Additionally, several multilevel structures may be grouped and coupled electromagnetically to each other to form higher-level structures. In a single multilevel structure, all of the component elements are polygons with the same number of sides or are polyhedrons with the same number of faces. However, this characteristic is not present when several multilevel structures of different natures are grouped and electromagnetically coupled to form meta-structures of a higher level.
A multilevel antenna includes at least two levels of detail in the body of the antenna: that of the overall structure and that of the majority of the elements (polygons or polyhedrons) which make it up. This may be achieved by ensuring that the area of contact or intersection (if it exists) between the majority of the elements forming the antenna is only a fraction of the perimeter or surrounding area of said polygons or polyhedrons.
One property of multilevel antennae is that the radioelectric behavior of the antenna can be similar in more than one frequency band. Antenna input parameters (e.g., impedance and radiation pattern) remain similar for several frequency bands (i.e., the antenna has the same level of adaptation or standing wave relationship in each different band), and often the antenna presents almost identical radiation diagrams at different frequencies. The number of frequency bands is proportional to the number of scales or sizes of the polygonal elements or similar sets in which they are grouped contained in the geometry of the main radiating element.
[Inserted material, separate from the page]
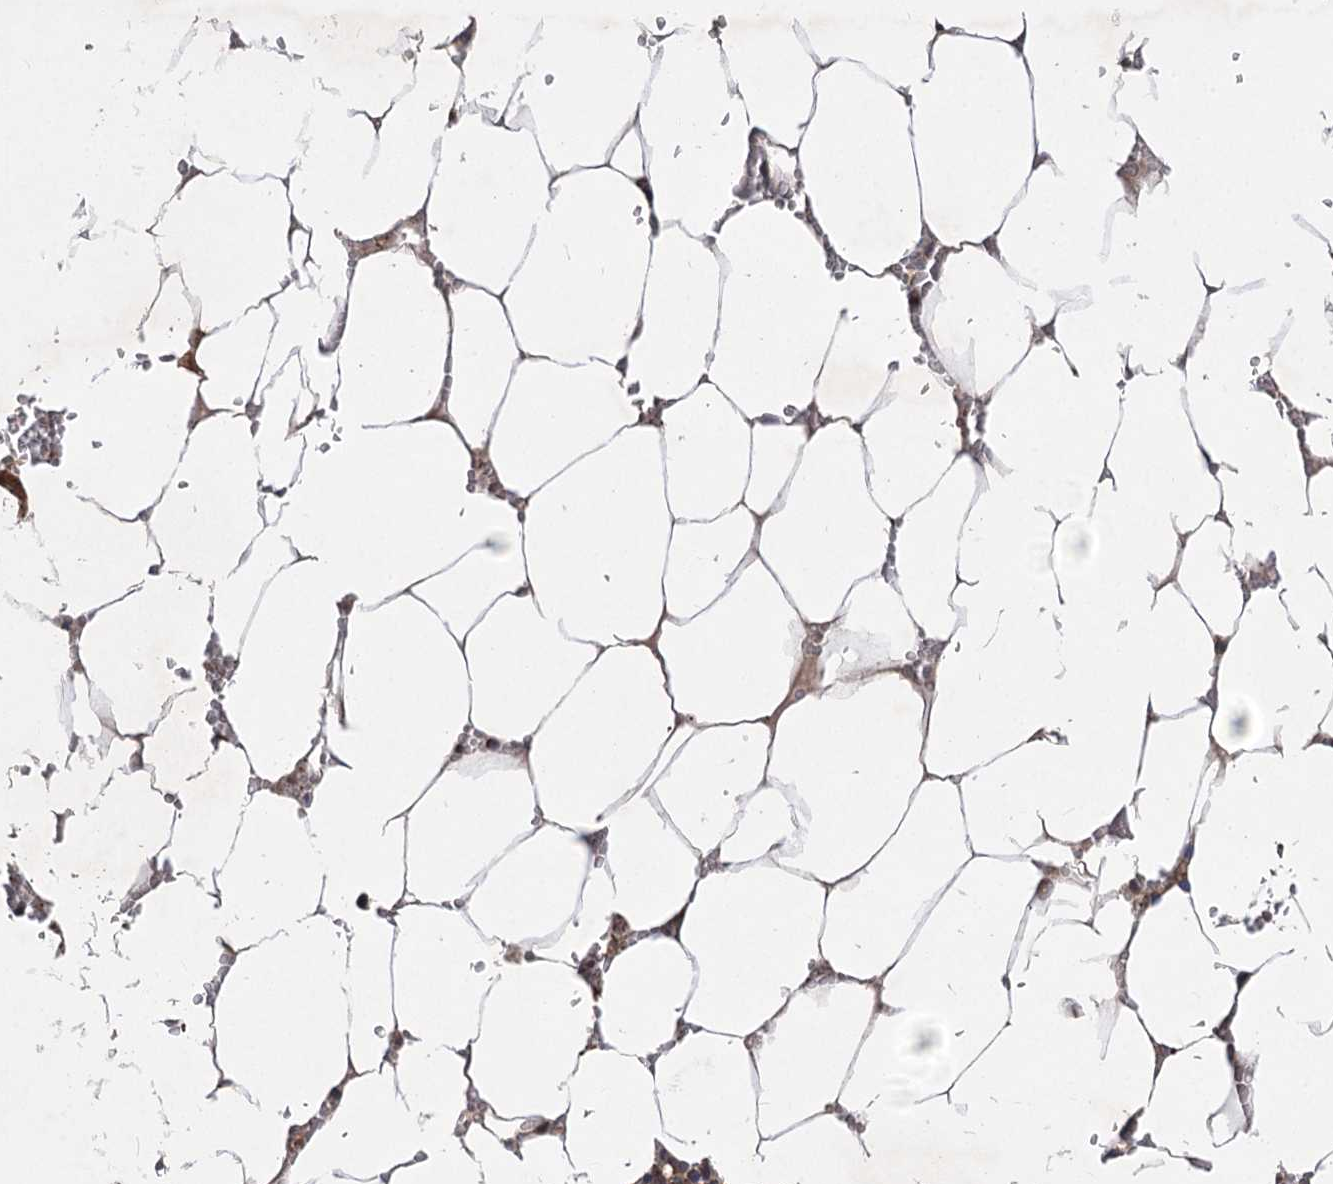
{"staining": {"intensity": "strong", "quantity": "25%-75%", "location": "cytoplasmic/membranous,nuclear"}, "tissue": "bone marrow", "cell_type": "Hematopoietic cells", "image_type": "normal", "snomed": [{"axis": "morphology", "description": "Normal tissue, NOS"}, {"axis": "topography", "description": "Bone marrow"}], "caption": "Strong cytoplasmic/membranous,nuclear positivity is seen in about 25%-75% of hematopoietic cells in benign bone marrow.", "gene": "TENM2", "patient": {"sex": "male", "age": 70}}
In addition to their multiband behavior, multilevel structure antennae may have a smaller than usual size as compared to other antennae of a simpler structure (such as those consisting of a single polygon or polyhedron). Additionally, the edge-rich and discontinuity-rich structure of a multilevel antenna may enhance the radiation process, relatively increasing the radiation resistance of the antenna and reducing the quality factor Q (i.e., increasing its bandwidth).
A multilevel antenna structure may be used in many antenna configurations, such as dipoles, monopoles, patch or microstrip antennae, coplanar antennae, reflector antennae, wound antennae, antenna arrays, or other antenna configurations. In addition, multilevel antenna structures may be formed using many manufacturing techniques, such as printing on a dielectric substrate by photolithography (printed circuit technique); dieing on metal plate, repulsion on dielectric, or others.